Saturday, July 30, 2011

Multiculturalism and its Enemies - Part 1



If you take a look around North America, the case against multiculturalism seems baffling. The most multicultural cities on the continent - New York, San Francisco, Los Angeles in the US, Vancouver, Montreal and Toronto in Canada - are also the most economically vibrant, the most dynamic and generally considered the most desirable places to live. Crime rates are not particularly low, but they aren't particularly high either, with some more "national" cities much more dangerous, to defuse one of the most common reservations. Also, even in the multicultural world city, no one can force you to get close to those you don't want to get close to, or eat a type of cuisine you dislike, or observe some holiday you disapprove of - you can always decline the invitation, eat elsewhere, opt out.

Multiculturalism just means more flavours of sexy

But the problem that people have with multiculturalism isn't about the present, and can't be found by looking at present conditions. It's about the past - an imagined past - and a future, usually a dreaded one.

Before Multiculturalism

The rational approach to questions of policy is guided by utilitarian considerations, cost-benefit analyses on a grand scale that are meant to capture all the effects that a given policy change may have on the welfare of individuals.

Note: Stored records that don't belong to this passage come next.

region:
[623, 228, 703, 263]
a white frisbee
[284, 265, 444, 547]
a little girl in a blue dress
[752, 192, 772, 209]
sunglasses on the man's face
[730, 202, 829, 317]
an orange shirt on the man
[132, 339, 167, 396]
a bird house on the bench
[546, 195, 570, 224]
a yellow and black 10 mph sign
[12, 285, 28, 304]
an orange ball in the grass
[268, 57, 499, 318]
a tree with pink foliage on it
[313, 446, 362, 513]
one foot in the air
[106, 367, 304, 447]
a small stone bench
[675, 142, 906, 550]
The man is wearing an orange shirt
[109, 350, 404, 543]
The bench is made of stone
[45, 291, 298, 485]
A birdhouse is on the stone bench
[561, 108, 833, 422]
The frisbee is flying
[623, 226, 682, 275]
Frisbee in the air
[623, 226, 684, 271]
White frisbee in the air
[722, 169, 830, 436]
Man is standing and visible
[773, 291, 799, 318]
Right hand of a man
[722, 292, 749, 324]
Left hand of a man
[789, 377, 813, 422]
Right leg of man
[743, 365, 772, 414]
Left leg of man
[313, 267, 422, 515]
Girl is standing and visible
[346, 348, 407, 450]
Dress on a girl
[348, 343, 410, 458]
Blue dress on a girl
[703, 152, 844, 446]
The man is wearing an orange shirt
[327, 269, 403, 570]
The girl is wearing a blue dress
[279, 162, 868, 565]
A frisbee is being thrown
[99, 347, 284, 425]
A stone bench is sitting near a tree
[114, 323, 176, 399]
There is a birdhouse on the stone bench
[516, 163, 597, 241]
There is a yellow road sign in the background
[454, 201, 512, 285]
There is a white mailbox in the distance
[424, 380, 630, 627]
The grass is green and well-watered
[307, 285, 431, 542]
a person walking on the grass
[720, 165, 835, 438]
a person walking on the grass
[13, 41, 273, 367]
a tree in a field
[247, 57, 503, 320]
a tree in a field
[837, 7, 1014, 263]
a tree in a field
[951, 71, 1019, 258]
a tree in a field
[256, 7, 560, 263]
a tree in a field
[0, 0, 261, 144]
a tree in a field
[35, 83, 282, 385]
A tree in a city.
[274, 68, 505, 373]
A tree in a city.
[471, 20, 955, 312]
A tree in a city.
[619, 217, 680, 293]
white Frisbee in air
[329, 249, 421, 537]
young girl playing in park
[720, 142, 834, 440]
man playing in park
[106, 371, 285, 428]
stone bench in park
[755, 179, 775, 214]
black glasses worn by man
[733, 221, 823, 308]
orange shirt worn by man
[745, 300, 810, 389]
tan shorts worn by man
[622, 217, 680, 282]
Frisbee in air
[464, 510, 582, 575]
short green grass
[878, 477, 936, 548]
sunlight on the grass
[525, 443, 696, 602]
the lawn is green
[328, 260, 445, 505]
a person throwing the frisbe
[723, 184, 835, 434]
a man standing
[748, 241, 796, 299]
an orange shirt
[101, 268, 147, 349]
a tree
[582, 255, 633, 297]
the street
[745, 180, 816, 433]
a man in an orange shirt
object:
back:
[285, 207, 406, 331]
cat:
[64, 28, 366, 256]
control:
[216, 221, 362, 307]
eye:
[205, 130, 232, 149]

Arguments concern the premises for your analysis, or its coherence of its model, or its predictive power, but no one, the recent Onion piece notwithstanding, challenges the utilitarian framework. To argue that policy should be formulated for a purpose other than benefiting the public - or at least some segment of the public, or to remove some injustice being done to the public - would be crazy. And not even bad crazy, but incomprehensible, weird crazy. Imagine trade policy being debated on non-utilitarian grounds. Or environmental policy. Or health policy. But when it comes to multiculturalism - or other issues deemed "cultural" - the frame breaks. Practical considerations are put aside, and support can be mobilized for policies that make no one better off and some people - the multis, to coin a term - much worse off. For committed liberals, libertarians, and conservatives that just care about money, that type of nativism is ugly and confusing, and tends to be chalked up to racism, homophobia, resentment or some generalized repugnant atavism. Once psychologized, the nativist reaction against multiculturalism can be dismissed as an irrational derangement. I think this is a mistake. This thing is deep, and it's smart.

1 comment:

  1. So happy to stumble across this blog. Not every day I get to read about atavism, one of my favorite isms. All part of the "us/other" territorial psychology that powers us as much as our chimpanzee cousins.